(Source):
■ ■ ■ ■ ■ ■ ■
Je vous ferai, monsieur le député, la même proposition qu’à vos collègues. Nous savons à quel point ce sujet est sensible pour les personnes originaires d’outre-mer, mais nous ne pouvons pas le régler entre personnes originaires d’outre-mer. Nous devons au contraire le régler en combinant ce qui concerne l’égalité dans le droit au travail des fonctionnaires ultramarins, et l’intérêt général des fonctionnaires, représentés par les organisations syndicales. Nous sommes vraiment au coeur de la question de l’égalité : c’est pourquoi je vous propose de lancer un dialogue, à la rentrée, avec Mme Lebranchu et les organisations syndicales ; je vous propose aussi que cette question soit intégrée à la mission confiée à Victorin Lurel.
Au bénéfice de cette proposition, je demande le retrait de cet amendement, faute de quoi le Gouvernement y est défavorable.
Je m’associe à ces demandes. Il ne faut pas oublier, dans ce débat, les collectivités d’outre-mer : il y a aussi, dans les COM, des fonctionnaires d’État, qui exercent des compétences d’État, et qui rencontrent les mêmes problèmes.
■ ■ ■ ■ ■ ■ ■
(Données fournies):
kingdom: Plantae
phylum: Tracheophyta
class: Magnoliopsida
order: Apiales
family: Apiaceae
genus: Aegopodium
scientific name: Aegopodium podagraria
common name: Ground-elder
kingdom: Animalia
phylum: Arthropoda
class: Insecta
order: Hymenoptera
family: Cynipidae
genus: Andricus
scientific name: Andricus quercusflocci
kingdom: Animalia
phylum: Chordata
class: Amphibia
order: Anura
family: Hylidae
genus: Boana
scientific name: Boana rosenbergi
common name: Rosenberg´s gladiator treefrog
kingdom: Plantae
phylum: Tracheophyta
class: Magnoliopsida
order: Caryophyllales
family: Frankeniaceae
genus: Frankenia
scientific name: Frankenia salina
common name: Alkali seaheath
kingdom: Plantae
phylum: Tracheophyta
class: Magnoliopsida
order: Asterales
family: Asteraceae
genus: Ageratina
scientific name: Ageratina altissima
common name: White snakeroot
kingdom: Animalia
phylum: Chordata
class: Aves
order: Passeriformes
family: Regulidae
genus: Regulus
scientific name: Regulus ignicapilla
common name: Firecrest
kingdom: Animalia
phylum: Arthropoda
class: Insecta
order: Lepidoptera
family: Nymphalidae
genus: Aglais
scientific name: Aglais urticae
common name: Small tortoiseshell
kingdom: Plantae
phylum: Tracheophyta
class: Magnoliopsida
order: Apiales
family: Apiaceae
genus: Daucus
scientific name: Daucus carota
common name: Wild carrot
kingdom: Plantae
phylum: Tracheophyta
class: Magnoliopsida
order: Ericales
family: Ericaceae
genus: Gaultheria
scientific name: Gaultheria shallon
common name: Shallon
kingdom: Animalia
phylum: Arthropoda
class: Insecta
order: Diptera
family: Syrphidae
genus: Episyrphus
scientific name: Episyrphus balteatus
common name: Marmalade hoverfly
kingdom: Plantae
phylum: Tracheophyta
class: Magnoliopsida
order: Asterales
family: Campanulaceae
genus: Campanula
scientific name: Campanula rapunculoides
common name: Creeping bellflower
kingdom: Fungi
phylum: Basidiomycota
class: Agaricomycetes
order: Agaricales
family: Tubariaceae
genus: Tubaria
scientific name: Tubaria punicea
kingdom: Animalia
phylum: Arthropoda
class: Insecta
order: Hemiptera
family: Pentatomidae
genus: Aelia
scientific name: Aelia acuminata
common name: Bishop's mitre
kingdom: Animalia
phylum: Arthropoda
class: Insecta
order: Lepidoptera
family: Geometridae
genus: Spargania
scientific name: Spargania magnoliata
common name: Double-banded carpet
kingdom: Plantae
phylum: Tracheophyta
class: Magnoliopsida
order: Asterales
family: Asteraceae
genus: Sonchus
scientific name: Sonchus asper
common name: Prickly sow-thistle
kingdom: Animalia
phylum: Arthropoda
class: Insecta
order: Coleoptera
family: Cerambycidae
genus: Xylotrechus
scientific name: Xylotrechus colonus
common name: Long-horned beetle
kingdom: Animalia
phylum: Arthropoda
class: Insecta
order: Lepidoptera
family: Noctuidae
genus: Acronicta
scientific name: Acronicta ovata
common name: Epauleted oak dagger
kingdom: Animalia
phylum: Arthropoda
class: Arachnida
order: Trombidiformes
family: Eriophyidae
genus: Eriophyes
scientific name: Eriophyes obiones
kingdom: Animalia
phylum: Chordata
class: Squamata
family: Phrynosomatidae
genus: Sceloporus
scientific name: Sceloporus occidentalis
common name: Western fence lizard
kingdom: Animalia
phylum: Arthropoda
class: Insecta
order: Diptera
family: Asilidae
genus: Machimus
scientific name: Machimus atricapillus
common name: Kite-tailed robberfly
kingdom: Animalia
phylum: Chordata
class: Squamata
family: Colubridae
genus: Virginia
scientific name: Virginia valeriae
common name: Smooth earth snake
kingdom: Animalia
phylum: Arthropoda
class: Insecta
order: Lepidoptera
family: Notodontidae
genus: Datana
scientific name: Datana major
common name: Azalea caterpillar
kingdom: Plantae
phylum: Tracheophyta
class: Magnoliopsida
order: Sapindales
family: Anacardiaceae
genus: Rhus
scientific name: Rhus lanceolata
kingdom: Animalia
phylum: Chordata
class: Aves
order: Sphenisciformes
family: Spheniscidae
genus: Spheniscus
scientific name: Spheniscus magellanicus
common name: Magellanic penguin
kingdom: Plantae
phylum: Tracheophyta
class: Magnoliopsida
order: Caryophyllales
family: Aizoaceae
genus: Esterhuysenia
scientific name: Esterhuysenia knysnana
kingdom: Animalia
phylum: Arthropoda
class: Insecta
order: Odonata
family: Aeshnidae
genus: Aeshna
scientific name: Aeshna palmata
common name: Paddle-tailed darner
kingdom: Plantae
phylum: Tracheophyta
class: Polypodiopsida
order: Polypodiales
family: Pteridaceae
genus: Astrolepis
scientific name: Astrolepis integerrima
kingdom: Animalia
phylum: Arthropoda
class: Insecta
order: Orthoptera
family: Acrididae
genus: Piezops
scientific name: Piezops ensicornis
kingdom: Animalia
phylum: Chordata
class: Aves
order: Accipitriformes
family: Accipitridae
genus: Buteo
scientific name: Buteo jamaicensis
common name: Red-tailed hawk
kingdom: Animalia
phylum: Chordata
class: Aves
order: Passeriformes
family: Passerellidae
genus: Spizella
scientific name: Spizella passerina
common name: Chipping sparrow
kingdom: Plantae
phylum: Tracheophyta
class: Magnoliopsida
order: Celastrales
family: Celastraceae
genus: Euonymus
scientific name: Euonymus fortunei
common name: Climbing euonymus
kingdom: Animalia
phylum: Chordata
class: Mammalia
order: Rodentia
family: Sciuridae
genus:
■ ■ ■ ■ ■ ■ ■
(Exercices):
(1) Dans le débat sur les fonctionnaires d'outre-mer, à quelle mission l'orateur propose-t-il d'intégrer la question ?
(2) Réécrivez les enregistrements situés entre la ligne contenant "family: Colubridae" et celle contenant "family: Passerellidae", toutes deux incluses, en remplaçant "order" par "ordre" sans rien modifier d'autre.
Le texte et les enregistrements ne proviennent pas de la même source.

(Réponses par tâche):
(1) À la mission confiée à Victorin Lurel.

(2)
family: Colubridae
genus: Virginia
scientific name: Virginia valeriae
common name: Smooth earth snake
kingdom: Animalia
phylum: Arthropoda
class: Insecta
ordre: Lepidoptera
family: Notodontidae
genus: Datana
scientific name: Datana major
common name: Azalea caterpillar
kingdom: Plantae
phylum: Tracheophyta
class: Magnoliopsida
ordre: Sapindales
family: Anacardiaceae
genus: Rhus
scientific name: Rhus lanceolata
kingdom: Animalia
phylum: Chordata
class: Aves
ordre: Sphenisciformes
family: Spheniscidae
genus: Spheniscus
scientific name: Spheniscus magellanicus
common name: Magellanic penguin
kingdom: Plantae
phylum: Tracheophyta
class: Magnoliopsida
ordre: Caryophyllales
family: Aizoaceae
genus: Esterhuysenia
scientific name: Esterhuysenia knysnana
kingdom: Animalia
phylum: Arthropoda
class: Insecta
ordre: Odonata
family: Aeshnidae
genus: Aeshna
scientific name: Aeshna palmata
common name: Paddle-tailed darner
kingdom: Plantae
phylum: Tracheophyta
class: Polypodiopsida
ordre: Polypodiales
family: Pteridaceae
genus: Astrolepis
scientific name: Astrolepis integerrima
kingdom: Animalia
phylum: Arthropoda
class: Insecta
ordre: Orthoptera
family: Acrididae
genus: Piezops
scientific name: Piezops ensicornis
kingdom: Animalia
phylum: Chordata
class: Aves
ordre: Accipitriformes
family: Accipitridae
genus: Buteo
scientific name: Buteo jamaicensis
common name: Red-tailed hawk
kingdom: Animalia
phylum: Chordata
class: Aves
ordre: Passeriformes
family: Passerellidae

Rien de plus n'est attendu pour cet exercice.